Monday, October 20, 2014

Kanji for Wind

We live so many actions that trail by us, lost in the time that they happened.  Did they occur, did we live them, were we really there?  A sound dies away and then it is gone, and although recording can make it emerge again, it's movement, it's ephemerality, are what defines it.  So difficult to capture.  Where are our thoughts when we are cutting vegetables, taking a shower?  There and gone.  What is a thought?  From where does it come and where does it go?

I watched myself doing forms yesterday, played alone in a large hall, and felt a want of presence.

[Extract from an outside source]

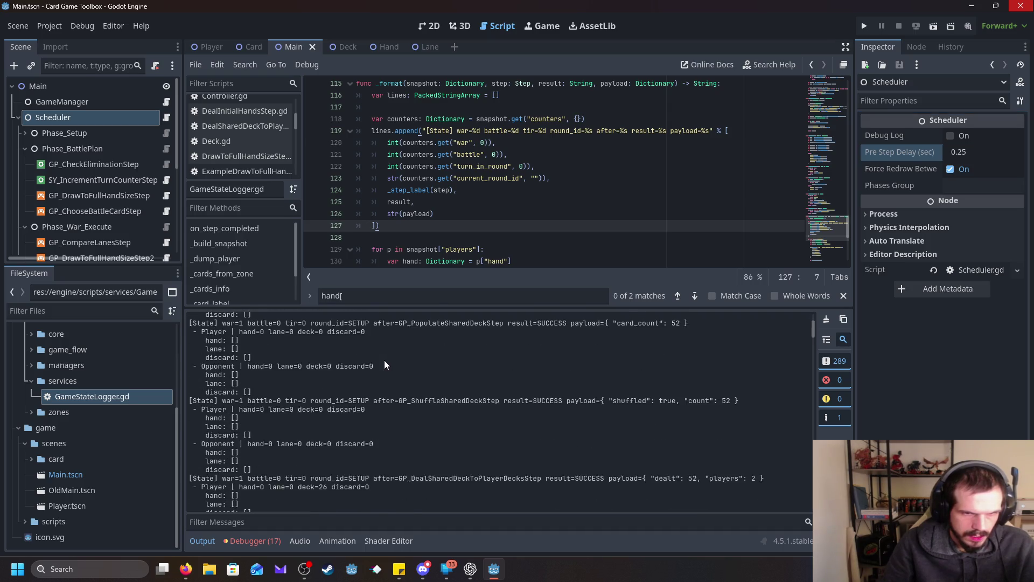
pyautogui.moveTo(434, 311); pyautogui.dragTo(345, 415)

The kanji for wind took a lot of work this morning.  There is an enclosure in it that frames the rest, straight lines in several directions with different types of starts and stops, some never stopping.  I spent a long time studying it, looking at the movement on the page that Sensei had created, practicing the stroke order and spacing with a pencil, experiencing it with a brush, and then looking back on it.  Over and over, practicing presence, practicing time.  There's something religious in it, untouchable, mysterious, yet more familiar than one's self.

Top left and one below it (in orange) are Sensei's.
The top kanji of the orange one is "kaze" for "wind;"
together with the one on the bottom ("aji" for "taste"), the meaning is "flavor" (pronounced,  "fuumi").
The bottom four are the ones I showed to Sensei.
The top line set is pronounced "odoriko" which means "dancer."